For many years a memorial to former students who attended the Carnegie College of Physical Training had been misplaced, only recently has it been uncovered. Luckily the seventeen students who lost their lives during WW2 were also recorded in our Archive, which allowed some research into their backgrounds.
The Carnegie Diploma course lasted for one year, and the students were already qualified teachers, some University graduates, who had decided to specialise in Physical Training. They all attended Carnegie between 1934 and 1938. On the outbreak of war about half of the men commemorated signed up to the RAF Volunteer Reserve (RAFVR). The students found themselves thrust into many different theatres of war, including Home Defence, Myanmar (Burma), Egypt, Libya, France, Greece, Germany and Italy. Among them was a recognised Flying Ace, a POW, Bomber and Tank Crew and a member of the secretive RSR (Raiding Support Regiment). They ranked as Pilot Offers, Lieutenants, Captains and Majors. There are seventeen remarkable stories to tell about the lives and deaths of these former students, who represent a generation of men and women put in positions they could never have imagined they would have to face. Here are just two, the sacrifice of Walter Beaumont and Norman Francis Astell.
Pilot Officer Walter Beaumont is a recognised hero of the Battle of Britain. He gained a BSc (Lond.) in 1935 and was a teacher at Enfield Grammar before the war; he attended Carnegie in 1937-38. In 1937 he was reputedly the very first man to enlist in the RAFVR. At the outbreak of war, he joined as a full-time pilot in 152 Squadron and after a brief spell at RAF Acklington in Northumberland was transferred to RAF Warmswell on the Dorset Coast. On 8 August 1940, he survived a forced landing after a dogfight over the Swanage area. Four days later his Spitfire R6831 was hit by a Junkers JU 88 in engagement over Portland, he bailed out safely, but his plane crashed eight miles out to sea. On 23 September the same year, he failed to return from a sortie and his Spitfire R7016 assumed crashed into the English Channel. In all, he claimed six enemy planes and damaged several more.
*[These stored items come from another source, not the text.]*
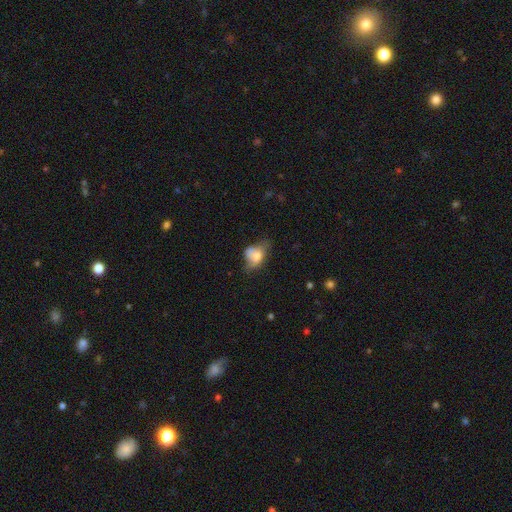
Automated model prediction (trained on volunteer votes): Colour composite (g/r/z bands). It shows a smooth galaxy with no disk features (66%) that is in between round and cigar-shaped (71%). Merging: minor disturbance (36%).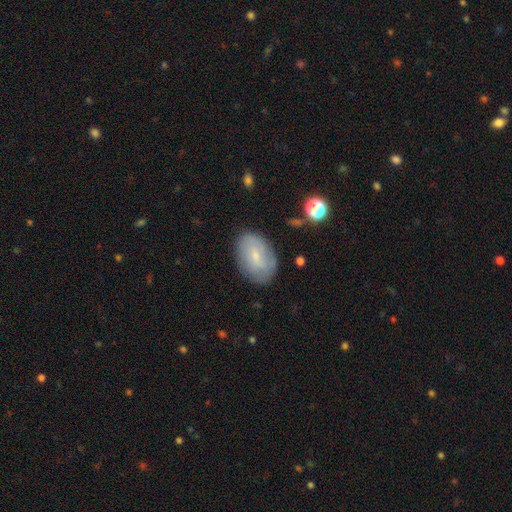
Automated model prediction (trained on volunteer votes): smooth_or_featured: smooth (p=0.60) [alt: featured or disk p=0.32]
how_rounded: in between (p=0.87) [alt: round p=0.12]
merging: none (p=0.79) [alt: minor disturbance p=0.15]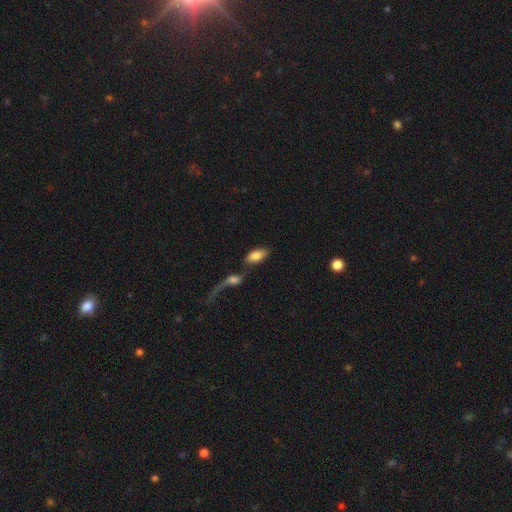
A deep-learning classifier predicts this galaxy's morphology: Smooth or featured?
  - smooth: 78% *
  - featured or disk: 15%
  - star or artifact: 7%
How rounded?
  - in between: 92% *
  - cigar-shaped: 4%
  - round: 4%
Merging?
  - merger: 47% *
  - none: 33%
  - major disturbance: 10%
  - minor disturbance: 10%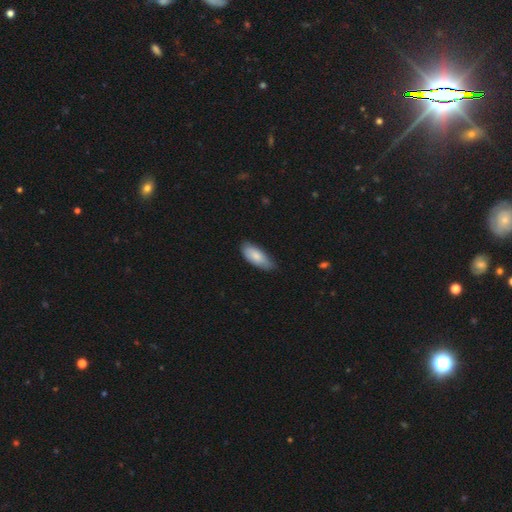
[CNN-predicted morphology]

Beaumont was awarded the DFC (Distinguished Flying Cross) posthumously gazetted on 22 October 1940 with the citation,’ displayed great skill and determination in air combat against the enemy…’.
Major Norman Astell’s war career began with the Green Howards (Yorks Reg.) as an Army PT Instructor. Before the war, he was a teacher at the Saltley College in Birmingham and attended Carnegie in 1936-37. Throughout 1942 he was transferred between army bases including Glasgow and Durban and at one point attached to the West Yorks Regiment. In December 1942 he arrived in the Middle East in No. 1 Infantry Training. A year later he was posted to HQ Raiding Support and in September 1944 was a Major in the RSR (Raiding Support Regiment), a small-scale raiding force formed in 1943 which had its base in Bari, Italy. Most of their operations were conducted in Yugoslavia, Greece and Albania working closely with partisan and guerrilla forces. On the 24 December 1944, Astell commanded a small dawn patrol that was ambushed by the ELAS (Greek Communist Resistance), machine-gunned in the upper chest he died of his wounds the same day. Astell was Mentioned in Dispatches and gazetted on 22 February 1945. He is buried in the Phaleron War Cemetery, a few kilometres south-east of Athens in Greece.
These two stories, representative of men and women who attended our predecessor colleges and institutions, document the courage and resourcefulness displayed during the conflict brought to an end in Europe on VE Day.